Modi–Marathi Word-Level Dataset
Summary:
We are building an initial dataset of over 50,000 paired words using Modi-script manuscripts, transliterated Marathi texts, and modern Marathi equivalents. Unlike sentence-level datasets, our focus is on word-by-word pairing and Modi experts' backed meanings, which enables reuse beyond a single sentence.
- Scanning authentic Modi documents and historic Marathi papers.
- Using custom JS tools to split Modi full pages into words.
- Pairing Modi script words with their transliterated and modern Marathi forms.
- Validating pairs with Modi experts and historical dictionaries.
Historic Dictionary Digitization & Vector Database
Summary:
We are converting historical Modi and Marathi dictionaries into a structured, machine-readable format and storing them in a vector database. This enables semantic search and helps our models retrieve accurate meanings, usages, and related entities.
- Digitizing dictionary entries and references.
- Converting entries into numerical vector representations.
- Linking words to forts, places, historical figures, and administrative terms (farman, Khalita, jahagir, vatan, pargana, etc.).
- Using this as the backbone for proprietary RAG-based translation.
Evaluation of Existing Modi AI Models
Summary:
We have independently evaluated publicly available models and datasets for Modi script, including those based on the MoDeTrans dataset. Our tests demonstrate that small, sentence-level datasets and unvalidated transliterations yield outputs that are largely inaccurate and unusable for serious research.
- Existing datasets often contain only ~2,000 lines of sentence-level data without clear word pairings.
- Output transliterations are frequently illegible or unrelated to the original text, especially for non-technical users.

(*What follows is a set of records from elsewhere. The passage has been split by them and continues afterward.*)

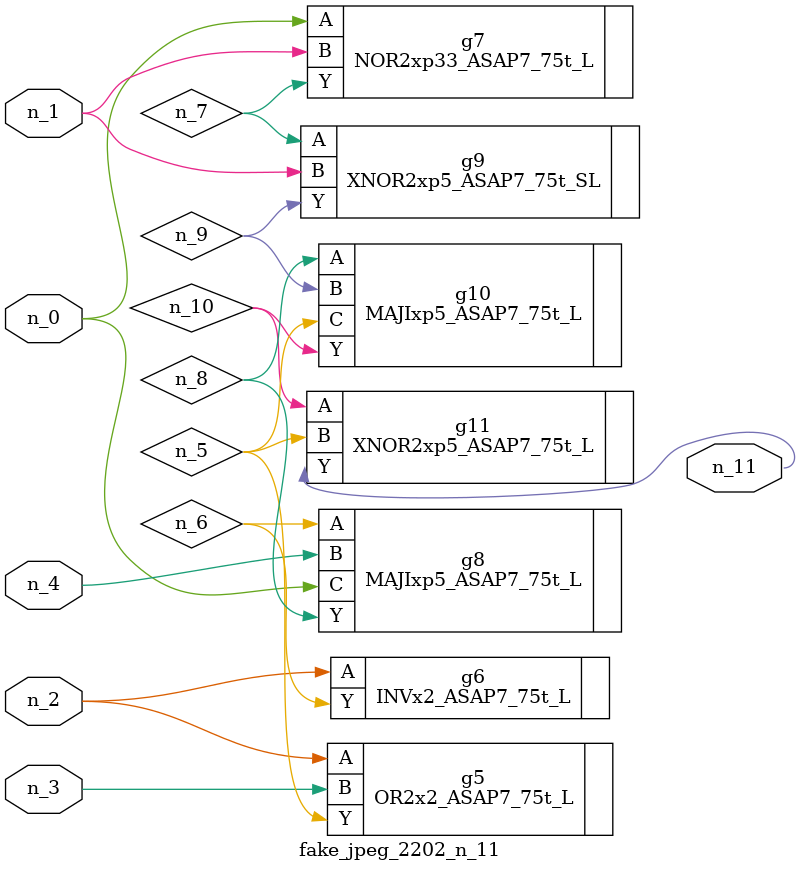
<source format=v>
module fake_jpeg_2202_n_11 (n_3, n_2, n_1, n_0, n_4, n_11);

input n_3;
input n_2;
input n_1;
input n_0;
input n_4;

output n_11;

wire n_10;
wire n_8;
wire n_9;
wire n_6;
wire n_5;
wire n_7;

OR2x2_ASAP7_75t_L g5 ( 
.A(n_2),
.B(n_3),
.Y(n_5)
);

INVx2_ASAP7_75t_L g6 ( 
.A(n_2),
.Y(n_6)
);

NOR2xp33_ASAP7_75t_L g7 ( 
.A(n_0),
.B(n_1),
.Y(n_7)
);

MAJIxp5_ASAP7_75t_L g8 ( 
.A(n_6),
.B(n_4),
.C(n_0),
.Y(n_8)
);

MAJIxp5_ASAP7_75t_L g10 ( 
.A(n_8),
.B(n_9),
.C(n_5),
.Y(n_10)
);

XNOR2xp5_ASAP7_75t_SL g9 ( 
.A(n_7),
.B(n_1),
.Y(n_9)
);

XNOR2xp5_ASAP7_75t_L g11 ( 
.A(n_10),
.B(n_5),
.Y(n_11)
);


endmodule
</source>
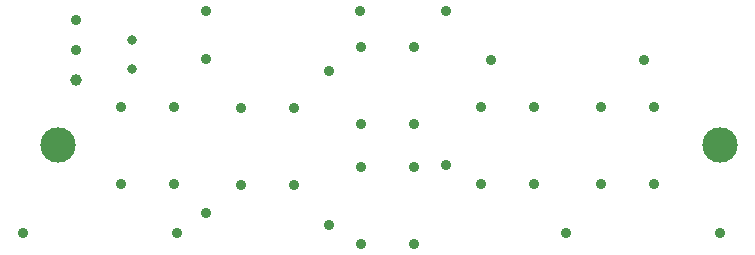
<source format=gbr>
G04 Generated by Ultiboard 13.0 *
%FSLAX34Y34*%
%MOMM*%

%ADD11C,3.0000*%
%ADD12C,0.9000*%
%ADD13C,0.8890*%
%ADD14C,0.9949*%
%ADD15C,0.8000*%


G04 ColorRGB 000000 for the following layer *
%LNDrill-Copper Top-Copper Bottom*%
%LPD*%
G54D11*
X50000Y95000D03*
X610000Y95000D03*
G54D12*
X305260Y208280D03*
X175260Y208280D03*
X150320Y20320D03*
X20320Y20320D03*
X480060Y20620D03*
X610060Y20620D03*
X279400Y27480D03*
X279400Y157480D03*
X175260Y37640D03*
X175260Y167640D03*
X378460Y78280D03*
X378460Y208280D03*
X546100Y167340D03*
X416100Y167340D03*
G54D13*
X351073Y76893D03*
X306200Y76893D03*
X351073Y11700D03*
X306200Y11700D03*
X351073Y178493D03*
X306200Y178493D03*
X351073Y113300D03*
X306200Y113300D03*
X147873Y127693D03*
X103000Y127693D03*
X147873Y62500D03*
X103000Y62500D03*
X64516Y175260D03*
X64516Y200660D03*
X249473Y126153D03*
X204600Y126153D03*
X249473Y60960D03*
X204600Y60960D03*
X452673Y127693D03*
X407800Y127693D03*
X452673Y62500D03*
X407800Y62500D03*
X554273Y127693D03*
X509400Y127693D03*
X554273Y62500D03*
X509400Y62500D03*
G54D14*
X64516Y149860D03*
G54D15*
X112300Y159520D03*
X112300Y184520D03*

M02*

</source>
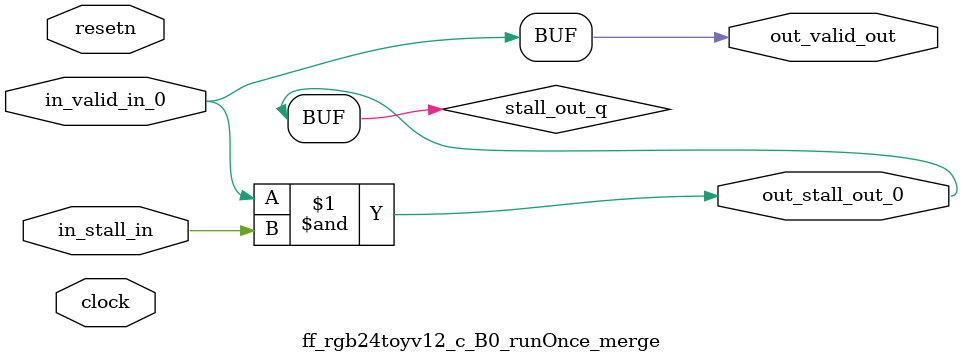
<source format=sv>



(* altera_attribute = "-name AUTO_SHIFT_REGISTER_RECOGNITION OFF; -name MESSAGE_DISABLE 10036; -name MESSAGE_DISABLE 10037; -name MESSAGE_DISABLE 14130; -name MESSAGE_DISABLE 14320; -name MESSAGE_DISABLE 15400; -name MESSAGE_DISABLE 14130; -name MESSAGE_DISABLE 10036; -name MESSAGE_DISABLE 12020; -name MESSAGE_DISABLE 12030; -name MESSAGE_DISABLE 12010; -name MESSAGE_DISABLE 12110; -name MESSAGE_DISABLE 14320; -name MESSAGE_DISABLE 13410; -name MESSAGE_DISABLE 113007; -name MESSAGE_DISABLE 10958" *)
module ff_rgb24toyv12_c_B0_runOnce_merge (
    input wire [0:0] in_stall_in,
    input wire [0:0] in_valid_in_0,
    output wire [0:0] out_stall_out_0,
    output wire [0:0] out_valid_out,
    input wire clock,
    input wire resetn
    );

    wire [0:0] stall_out_q;


    // stall_out(LOGICAL,6)
    assign stall_out_q = in_valid_in_0 & in_stall_in;

    // out_stall_out_0(GPOUT,4)
    assign out_stall_out_0 = stall_out_q;

    // out_valid_out(GPOUT,5)
    assign out_valid_out = in_valid_in_0;

endmodule

</source>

- There is a strong need for larger, carefully curated, word‑level datasets with modern Marathi pairings and dictionary support.
Maratha History LLM (Planned)
Summary:
Using our curated dictionaries, paired word datasets, and historical corpora, we plan to fine‑tune a domain‑specific language model specializing in Maratha history written in all languages. This model will be grounded in verified data, reducing hallucinations and improving historical reliability.